Most people think the night sky is studded with millions of stars.  I try to make clear in this essay that our imaginations sometimes get the best of us; we can only see one or two thousand stars at any given time on a clear, dark night with the unaided eye. Follow through with this experiment to test your star-seeing ability.

How many stars can you see? Emphasis on the word you.

Here is a little experiment you can do to find out.

After even a quick look on a dark night it will be apparent that there are far more faint stars than there are bright ones.

Here is some background on how the brightness of stars is tallied, because the number of stars you can see surely depends on how faint a star you can see.
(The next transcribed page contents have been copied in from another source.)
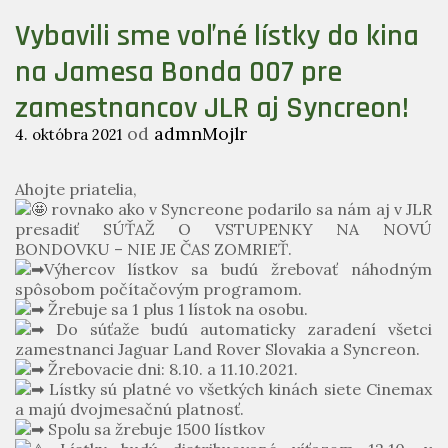
Vybavili sme voľné lístky do kina
na Jamesa Bonda 007 pre
zamestnancov JLR aj Syncreon!
od
admnMojlr
4. októbra 2021
Ahojte priatelia,
rovnako ako v Syncreone podarilo sa nám aj v JLR
presadiť SÚŤAŽ O VSTUPENKY NA NOVÚ
BONDOVKU – NIE JE ČAS ZOMRIEŤ.
Výhercov lístkov sa budú žrebovať náhodným
spôsobom počítačovým programom.
Žrebuje sa 1 plus 1 lístok na osobu.
Do súťaže budú automaticky zaradení všetci
zamestnanci Jaguar Land Rover Slovakia a Syncreon.
Žrebovacie dni: 8.10. a 11.10.2021.
Lístky sú platné vo všetkých kinách siete Cinemax
a majú dvojmesačnú platnosť.
Spolu sa žrebuje 1500 lístkov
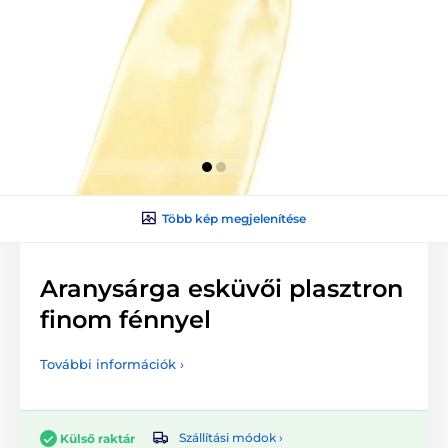
Több kép megjelenítése
Aranysárga esküvői plasztron
finom fénnyel
További információk ›
Szállítási módok ›
Külső raktár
counting-stars-lis-150.png, Jan 2024

{Counting Stars. Copyright 2024 by Elisabeth Fritz-Mitchell.}

The brightness of stars is graded in magnitudes. The magnitude scale was established more than two thousand years ago, and in a slightly modified form is still used today.

Imagine that all the stars visible to the naked eye are sorted into six brightness bins, with the brightest stars in the fist bin and the faintest stars in the sixth.
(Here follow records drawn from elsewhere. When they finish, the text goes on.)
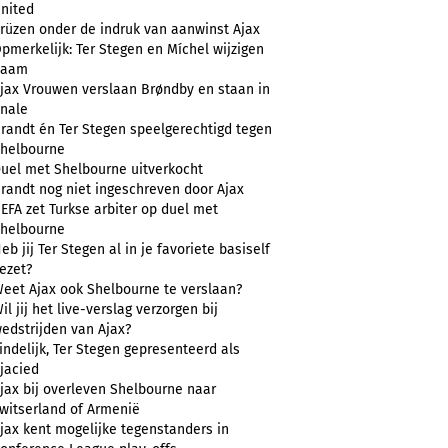
nited
rüzen onder de indruk van aanwinst Ajax
pmerkelijk: Ter Stegen en Míchel wijzigen
naam
jax Vrouwen verslaan Brøndby en staan in
inale
randt én Ter Stegen speelgerechtigd tegen
helbourne
uel met Shelbourne uitverkocht
randt nog niet ingeschreven door Ajax
EFA zet Turkse arbiter op duel met
helbourne
eb jij Ter Stegen al in je favoriete basiself
ezet?
eet Ajax ook Shelbourne te verslaan?
il jij het live-verslag verzorgen bij
edstrijden van Ajax?
indelijk, Ter Stegen gepresenteerd als
jacied
jax bij overleven Shelbourne naar
witserland of Armenië
jax kent mogelijke tegenstanders in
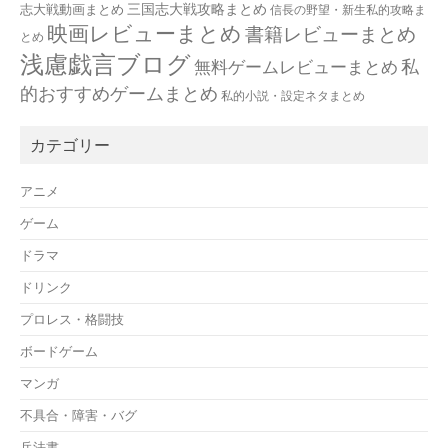
三国志大戦攻略まとめ
志大戦動画まとめ
信長の野望・新生私的攻略ま
映画レビューまとめ
書籍レビューまとめ
とめ
浅慮戯言ブログ
私
無料ゲームレビューまとめ
的おすすめゲームまとめ
私的小説・設定ネタまとめ
カテゴリー
アニメ
ゲーム
ドラマ
ドリンク
プロレス・格闘技
ボードゲーム
マンガ
不具合・障害・バグ
兵法書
Stars in adjacent bins differ in brightness by slightly more than a factor of 2.5. So, for example, a star in the third bin--a magnitude 3 star--is about 2.5 times brighter than a star in the fourth bin--a magnitude 4 star, and more than 2.5 times 2.5 = 6.25 times brighter than a magnitude 5 star.
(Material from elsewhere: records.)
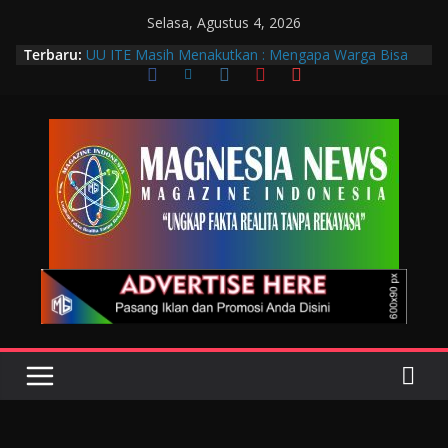
Selasa, Agustus 4, 2026
Terbaru:
UU ITE Masih Menakutkan : Mengapa Warga Bisa
Dipidana Hanya karena Bicara?
Muscab VIII DPC PTGMI Kota Bandung Jadi
Momentum Penguatan Profesi dan Transformasi
Digital
Wakil Wali Kota Bandung Hadiri Muscab VIII PTGMI
Kota Bandung, Dorong Penguatan Kompetensi
Terapis Gigi dan Mulut
Langkah Awal Deteksi Dini Penyakit, Kenali Peran
Tenaga Teknologi Laboratorium Medik
Data Pribadi Bocor di Mana-Mana, Negara
Sebenarnya Sedang Melindungi Siapa?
The number of stars in each brightness bin is as follows:

Magnitude   Approx. Num.
======================== 
    1             15
    2             35
    3            130
    4            350
    5          1,100
    6          3,500
------------------------

The Big Dipper and the Little Dipper provide good vision-testing ground.

This well-known constellation consists of seven main, bright stars: three in its handle and four in its bowl.

The middle of the Big Dipper's three handle stars--the star that gives the Dipper's handle a little hitch--is called Mizar. Mizar is a mag. 2 star. So if you can see Mizar, you can see about 50 stars.

The star that joins the handle and the bowl of the Big Dipper is named Megrez. Megrez is a magnitude 3 star, so if you can see it, you can potentially see 180 stars.

Now glance back at Mizar and look closely. Mizar has a faint, very nearby companion, named Alcor. Alcor is pretty faint, but most people can see it. Alcor is a magnitude 4 star, so if you can spy it, you can see as many as 430 stars in all.

To see still fainter stars, shift your gaze to the Little Dipper.

The two stars that form the far end of the Big Dipper's bowl point the way. These two stars--called the pointer stars--point to the North Star. The North Star is the end-most star is the Little Dipper's handle.

The faintest Little Dipper star, which is sometimes called Alasco, is the bowl star just below the star that joins the bowl to the handle. Alasco is a magnitude 5 star, so if you can see it, you can see about 1,500 stars in total.

Now on a clear, dark night, the faintest stars most anyone can see with their eyes alone are magnitude 6 stars. There are literally thousands of them, so we'll have to leave our star counting experiment like this: If you can see stars that appear to be about two times fainter than Alasco, then all total, you can see about 4,000 stars.

Of course, you must remember, that at any given time you can see only half of the entire sky--the half that is above the horizon.

So 2,000 is a fair estimate for the number of stars you can see at any given time on a clear, dark night.

Is this more or less than you expected?